The Colorado-based company said this morning that it is working with a Tel Aviv software company, Classiq, to make 100-qubit quantum circuits a reality.

“ColdQuanta is developing a powerful quantum computer that can solve real-world problems,” said Paul Lipman (pictured), ColdQuanta’s president of quantum information platforms. “Our partnership with Classiq allows us to create an easy on-ramp for customers so that they can model and execute complex circuits with ease.”

The companies said the new platform could be “to create, simulate and execute unique quantum circuits to address a wide range of finance, material science, supply chain and machine learning challenges”.

The platform will use ColdQuanta’s Hilbert quantum computer, that they said will offer companies and researchers the opportunity to simulate and execute 100-qubit quantum circuits, with even larger models becoming available in the future.

Nir Minerbi, CEO of Classiq, said: “As the industry moves from toy problems solved by toy circuits running on small quantum computers to solving real problems that require complex circuits on larger quantum computers, there is an acute need for a high-level platform to develop these circuits quickly and efficiently.”

The companies have not said when they expect the platform to be available for users. But they are holding a webinar on the project in mid-February.

They said that large quantum circuits are key to solving real-world problems that can’t be solved by classical computers. Quantum circuits are typically measured in qubits – a shortened form for “quantum bit”, the basic unit of quantum information.

Unlike the familiar bit used in conventional computing for the past 80 years, which is either 0 or 1, a qubit can be in both states at the same time.

The partnership said this morning: “The number and quality of qubits is a good first approximation to the power of a quantum computer.
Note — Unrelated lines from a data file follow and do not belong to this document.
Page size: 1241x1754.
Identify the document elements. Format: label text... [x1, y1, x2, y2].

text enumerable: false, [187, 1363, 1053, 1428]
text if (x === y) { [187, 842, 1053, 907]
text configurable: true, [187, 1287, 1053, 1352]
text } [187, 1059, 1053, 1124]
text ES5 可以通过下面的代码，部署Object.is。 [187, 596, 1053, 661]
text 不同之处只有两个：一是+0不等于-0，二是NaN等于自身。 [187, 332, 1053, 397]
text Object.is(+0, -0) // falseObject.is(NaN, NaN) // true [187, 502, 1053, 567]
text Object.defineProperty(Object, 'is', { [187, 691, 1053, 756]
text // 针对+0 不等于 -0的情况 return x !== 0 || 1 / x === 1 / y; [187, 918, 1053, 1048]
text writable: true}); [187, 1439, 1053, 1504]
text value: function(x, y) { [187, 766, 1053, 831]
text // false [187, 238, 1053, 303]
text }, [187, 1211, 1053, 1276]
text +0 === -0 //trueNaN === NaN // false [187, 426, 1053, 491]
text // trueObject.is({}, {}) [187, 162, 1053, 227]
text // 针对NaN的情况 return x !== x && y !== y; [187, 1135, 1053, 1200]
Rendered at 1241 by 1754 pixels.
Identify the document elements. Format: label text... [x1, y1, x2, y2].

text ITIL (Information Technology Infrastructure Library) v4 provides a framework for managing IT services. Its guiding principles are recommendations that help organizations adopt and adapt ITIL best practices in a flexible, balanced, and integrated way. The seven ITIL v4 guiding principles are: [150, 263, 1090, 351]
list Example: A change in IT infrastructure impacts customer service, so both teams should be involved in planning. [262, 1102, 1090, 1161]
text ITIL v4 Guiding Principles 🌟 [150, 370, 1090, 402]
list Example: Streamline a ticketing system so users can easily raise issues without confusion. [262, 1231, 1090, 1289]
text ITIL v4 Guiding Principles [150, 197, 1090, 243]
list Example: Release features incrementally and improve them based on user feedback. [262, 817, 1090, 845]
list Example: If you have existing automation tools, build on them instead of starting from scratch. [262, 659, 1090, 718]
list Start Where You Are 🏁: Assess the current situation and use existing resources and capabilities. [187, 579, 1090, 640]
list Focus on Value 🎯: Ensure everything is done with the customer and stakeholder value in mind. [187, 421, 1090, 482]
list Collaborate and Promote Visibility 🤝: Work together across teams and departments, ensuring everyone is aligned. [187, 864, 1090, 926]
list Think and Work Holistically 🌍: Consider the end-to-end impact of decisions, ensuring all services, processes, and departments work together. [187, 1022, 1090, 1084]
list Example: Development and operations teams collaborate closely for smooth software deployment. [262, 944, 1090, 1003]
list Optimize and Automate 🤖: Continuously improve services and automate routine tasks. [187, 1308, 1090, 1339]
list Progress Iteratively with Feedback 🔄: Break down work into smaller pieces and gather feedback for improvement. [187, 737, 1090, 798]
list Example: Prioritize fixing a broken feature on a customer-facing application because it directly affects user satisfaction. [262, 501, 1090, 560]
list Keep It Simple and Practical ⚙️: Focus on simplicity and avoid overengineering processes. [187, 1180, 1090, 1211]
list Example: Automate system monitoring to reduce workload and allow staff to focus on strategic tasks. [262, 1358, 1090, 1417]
As the number of qubits grows, the utility and complexity of a quantum computer increase.”

With more qubits, companies “can balance more extensive financial portfolios, simulate more complex molecules and vaccines, analyse more difficult supply chain problems and tackle larger machine learning datasets”, they added.

Minerbi said: “Our quantum algorithm design platform … lets the user focus on the ‘what’ – the desired functionality – and automates the process of creating the ‘how’ – the exact quantum circuit that delivers this functionality.”

ColdQuanta said last year that Hilbert is based on work over the last several decades by Mark Saffman, now ColdQuanta’s chief scientist for quantum information and professor of physics at the University of Wisconsin-Madison.

Lipman, a physicist, joined ColdQuanta in April 2021 after five years as CEO of BullGuard, a UK-based consumer and small business security company.

Caruso became chairman and acting CEO of ColdQuanta in 2020, after stepping down from Zayo, which he founded in 2007. Two private equity companies, DigitalBridge and EQT, bought Zayo in 2020 for $14.3 billion. Caruso has stepped back from his direct role in ColdQuanta, and is no longer on the board, but remains a shareholder.